Des organisations de la société civile du Québec s'inquiètent des raisons sous-jacentes à la décision de bloquer la venue au Canada de Rima Hassan, eurodéputée, juriste et défenseure des droits de la personne
MONTRÉAL, le 30 mars 2026 /CNW/ - Rima Hassan est l'une des panélistes invitées à une grande conférence qui se tiendra le mardi 31 mars à la salle Pierre-Mercure de l'UQAM portant sur les résistances à l'extrême droite et au fascisme. Survenue dans un contexte de pressions politiques, la révocation de son autorisation d'entrée, même si elle avait déjà été accordée, suscite une vive inquiétude parmi les groupes organisateurs de l'événement. Ceux-ci y voient une tentative préoccupante de restreindre les voix dissidentes et de freiner les élans de solidarité envers le peuple palestinien.
Cette situation soulève des enjeux plus sérieux quant aux conditions nécessaires pour préserver nos espaces de dialogue ouverts dans un contexte où des manifestations de solidarité envers le peuple palestinien font systématiquement l'objet de pressions, de tentatives de délégitimation et de menaces. Même si ce type d'attaque n'est pas nouveau, il produit un effet dissuasif sur la liberté d'expression et le débat public, fragilise la participation démocratique des groupes marginalisés et affaiblit, par le fait même, la santé de nos démocraties.
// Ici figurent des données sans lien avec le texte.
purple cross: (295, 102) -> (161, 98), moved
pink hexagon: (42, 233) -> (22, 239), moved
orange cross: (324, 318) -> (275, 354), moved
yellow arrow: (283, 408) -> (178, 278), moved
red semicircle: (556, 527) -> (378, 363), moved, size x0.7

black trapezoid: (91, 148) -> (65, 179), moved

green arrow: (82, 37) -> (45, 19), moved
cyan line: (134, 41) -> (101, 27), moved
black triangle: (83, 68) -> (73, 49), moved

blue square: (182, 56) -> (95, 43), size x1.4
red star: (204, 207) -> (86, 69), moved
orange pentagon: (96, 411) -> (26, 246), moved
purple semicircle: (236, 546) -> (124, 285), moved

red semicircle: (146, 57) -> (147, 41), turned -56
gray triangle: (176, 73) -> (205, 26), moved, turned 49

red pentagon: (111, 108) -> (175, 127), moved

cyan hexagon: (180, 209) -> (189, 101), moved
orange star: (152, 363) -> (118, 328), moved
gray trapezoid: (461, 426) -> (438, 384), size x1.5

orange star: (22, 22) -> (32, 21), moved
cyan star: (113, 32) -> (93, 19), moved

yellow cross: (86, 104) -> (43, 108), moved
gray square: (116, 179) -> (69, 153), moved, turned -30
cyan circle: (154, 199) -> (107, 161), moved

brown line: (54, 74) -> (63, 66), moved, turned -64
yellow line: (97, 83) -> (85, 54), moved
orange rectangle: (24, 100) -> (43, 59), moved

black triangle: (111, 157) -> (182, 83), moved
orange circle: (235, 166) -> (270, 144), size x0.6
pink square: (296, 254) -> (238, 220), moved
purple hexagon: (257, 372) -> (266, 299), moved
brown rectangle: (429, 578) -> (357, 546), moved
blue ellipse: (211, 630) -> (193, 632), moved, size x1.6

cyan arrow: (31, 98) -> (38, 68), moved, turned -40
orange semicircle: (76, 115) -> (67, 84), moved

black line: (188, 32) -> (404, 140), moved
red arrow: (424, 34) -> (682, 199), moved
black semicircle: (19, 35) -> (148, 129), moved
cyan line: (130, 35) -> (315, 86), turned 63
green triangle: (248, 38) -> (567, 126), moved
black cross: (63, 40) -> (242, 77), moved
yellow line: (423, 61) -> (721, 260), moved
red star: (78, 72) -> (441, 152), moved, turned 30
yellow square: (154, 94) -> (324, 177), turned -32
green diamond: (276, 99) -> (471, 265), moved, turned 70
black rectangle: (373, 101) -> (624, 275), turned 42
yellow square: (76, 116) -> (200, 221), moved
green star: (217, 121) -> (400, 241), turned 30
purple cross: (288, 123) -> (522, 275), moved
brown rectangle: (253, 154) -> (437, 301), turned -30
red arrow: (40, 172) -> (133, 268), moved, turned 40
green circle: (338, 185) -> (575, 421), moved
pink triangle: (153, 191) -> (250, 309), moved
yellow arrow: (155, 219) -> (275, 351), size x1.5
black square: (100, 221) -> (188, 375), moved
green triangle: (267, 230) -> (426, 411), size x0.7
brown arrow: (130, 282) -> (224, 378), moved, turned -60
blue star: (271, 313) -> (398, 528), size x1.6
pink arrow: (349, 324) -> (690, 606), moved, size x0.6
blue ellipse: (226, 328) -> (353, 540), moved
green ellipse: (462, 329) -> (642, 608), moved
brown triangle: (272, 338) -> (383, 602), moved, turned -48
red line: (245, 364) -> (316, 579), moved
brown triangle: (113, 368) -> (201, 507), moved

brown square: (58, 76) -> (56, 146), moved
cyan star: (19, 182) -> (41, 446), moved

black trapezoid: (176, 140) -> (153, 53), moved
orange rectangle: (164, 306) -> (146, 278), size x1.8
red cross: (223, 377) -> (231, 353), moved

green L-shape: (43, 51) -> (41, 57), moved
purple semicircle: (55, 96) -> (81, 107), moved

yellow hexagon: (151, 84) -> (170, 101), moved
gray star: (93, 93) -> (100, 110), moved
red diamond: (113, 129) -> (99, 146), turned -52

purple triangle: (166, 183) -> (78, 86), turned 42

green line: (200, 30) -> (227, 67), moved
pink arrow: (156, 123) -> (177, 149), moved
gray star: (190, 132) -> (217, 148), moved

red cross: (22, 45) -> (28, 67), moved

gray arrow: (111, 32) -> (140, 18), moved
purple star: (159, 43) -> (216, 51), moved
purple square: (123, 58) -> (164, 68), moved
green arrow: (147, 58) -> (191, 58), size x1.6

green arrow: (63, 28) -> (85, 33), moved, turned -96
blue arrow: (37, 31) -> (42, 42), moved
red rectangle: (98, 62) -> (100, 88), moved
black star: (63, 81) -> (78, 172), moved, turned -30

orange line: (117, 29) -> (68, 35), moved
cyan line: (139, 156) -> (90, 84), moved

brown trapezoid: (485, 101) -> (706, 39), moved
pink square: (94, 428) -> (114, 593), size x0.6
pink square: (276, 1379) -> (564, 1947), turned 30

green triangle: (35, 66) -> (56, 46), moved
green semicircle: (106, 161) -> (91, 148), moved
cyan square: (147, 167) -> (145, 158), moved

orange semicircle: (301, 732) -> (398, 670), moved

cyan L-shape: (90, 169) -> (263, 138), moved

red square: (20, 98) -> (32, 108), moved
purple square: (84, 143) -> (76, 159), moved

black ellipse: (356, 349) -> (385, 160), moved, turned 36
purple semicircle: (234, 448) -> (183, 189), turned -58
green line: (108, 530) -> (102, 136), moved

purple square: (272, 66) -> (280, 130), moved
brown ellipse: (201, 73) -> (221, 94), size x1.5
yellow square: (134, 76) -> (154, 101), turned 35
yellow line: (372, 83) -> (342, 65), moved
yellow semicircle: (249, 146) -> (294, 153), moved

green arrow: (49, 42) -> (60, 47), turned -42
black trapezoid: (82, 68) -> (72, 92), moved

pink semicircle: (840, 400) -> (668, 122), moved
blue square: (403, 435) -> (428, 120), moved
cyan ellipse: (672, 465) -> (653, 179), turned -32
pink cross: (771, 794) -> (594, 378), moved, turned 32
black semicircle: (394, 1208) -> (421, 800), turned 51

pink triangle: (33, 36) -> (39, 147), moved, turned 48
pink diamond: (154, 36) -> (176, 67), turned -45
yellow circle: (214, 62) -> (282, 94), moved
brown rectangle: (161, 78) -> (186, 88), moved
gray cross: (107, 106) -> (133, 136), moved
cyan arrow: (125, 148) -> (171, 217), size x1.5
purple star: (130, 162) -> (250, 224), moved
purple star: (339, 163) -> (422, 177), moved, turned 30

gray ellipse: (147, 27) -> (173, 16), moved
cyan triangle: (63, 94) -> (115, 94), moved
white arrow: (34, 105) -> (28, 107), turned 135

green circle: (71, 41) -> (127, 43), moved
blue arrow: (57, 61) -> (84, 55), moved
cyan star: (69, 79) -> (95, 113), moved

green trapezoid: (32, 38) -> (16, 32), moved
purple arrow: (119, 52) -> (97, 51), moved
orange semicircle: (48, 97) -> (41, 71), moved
« La situation devrait toutes et tous nous préoccuper, affirme Marc-Édouard Joubert, coprésident d'Alternatives, un groupe de solidarité internationale qui participe à l'organisation de l'événement. Dans un contexte mondial marqué par la montée de l'autoritarisme et la multiplication des atteintes aux droits fondamentaux, il est plus que jamais essentiel de protéger nos espaces démocratiques et la liberté de nos débats publics. »
« Nous affirmons qu'il est nécessaire et essentiel de lutter contre toutes les formes de racisme. Refuser la destruction du peuple palestinien et défendre le droit international n'est ni du terrorisme ni une position extrême. C'est une exigence minimale », insiste Fabienne Presentey, co-coordinatrice du pôle francophone des Voix juives indépendantes.
« Nous dénonçons vivement la décision de refuser l'entrée au Canada à l'eurodéputée Rima Hassan. Alors que nous subissons une répression politique croissante liée à la montée de l'autoritarisme, ainsi qu'une normalisation des discours d'extrême droite, les voix comme celle de Rima Hassan doivent être entendues. Museler des prises de parole en défense des droits du peuple palestinien est un important signal d'alarme quant à l'état de notre démocratie », martèle Bertrand Guibord, président du Conseil central du Montréal métropolitain -- CSN.
« Les institutions éducatives doivent demeurer des espaces où il est possible de débattre librement, sans crainte de censure ni d'ingérence politique. Empêcher la participation de Rima Hassan à notre événement envoie un signal inquiétant quant aux limites imposées à la circulation des idées, et fragilise les espaces de réflexion critique, » renchérit Rafaëlle Sinave, enseignante du Cégep du Vieux Montréal impliquée dans l'organisation de l'événement.
« Bloquer soudainement le visa d'une députée européenne 24 h avant son arrivée est une décision inacceptable, honteuse et couarde de la part du Canada. C'est un autre exemple de censure et de racisme antipalestiniens. Ceux qui font l'apologie du terrorisme sont l'État génocidaire d'Israël et ses complices, pas Rima Hassan, » s'insurge Sophie Zhang des Médecins du Québec contre le génocide à Gaza.
Les groupes organisateurs expriment leur solidarité avec Rima Hassan, ainsi qu'avec toutes les personnes visées par toute forme d'intimidation et de censure en raison de leur engagement en faveur de la justice sociale et des droits de la personne. Ils tiennent également à rappeler que la conférence se tiendra, comme prévu, le 31 mars à partir de 19 h. Si la suspension de son entrée n'est pas levée dans des délais raisonnables, Rima Hassan y participera à distance en visioconférence.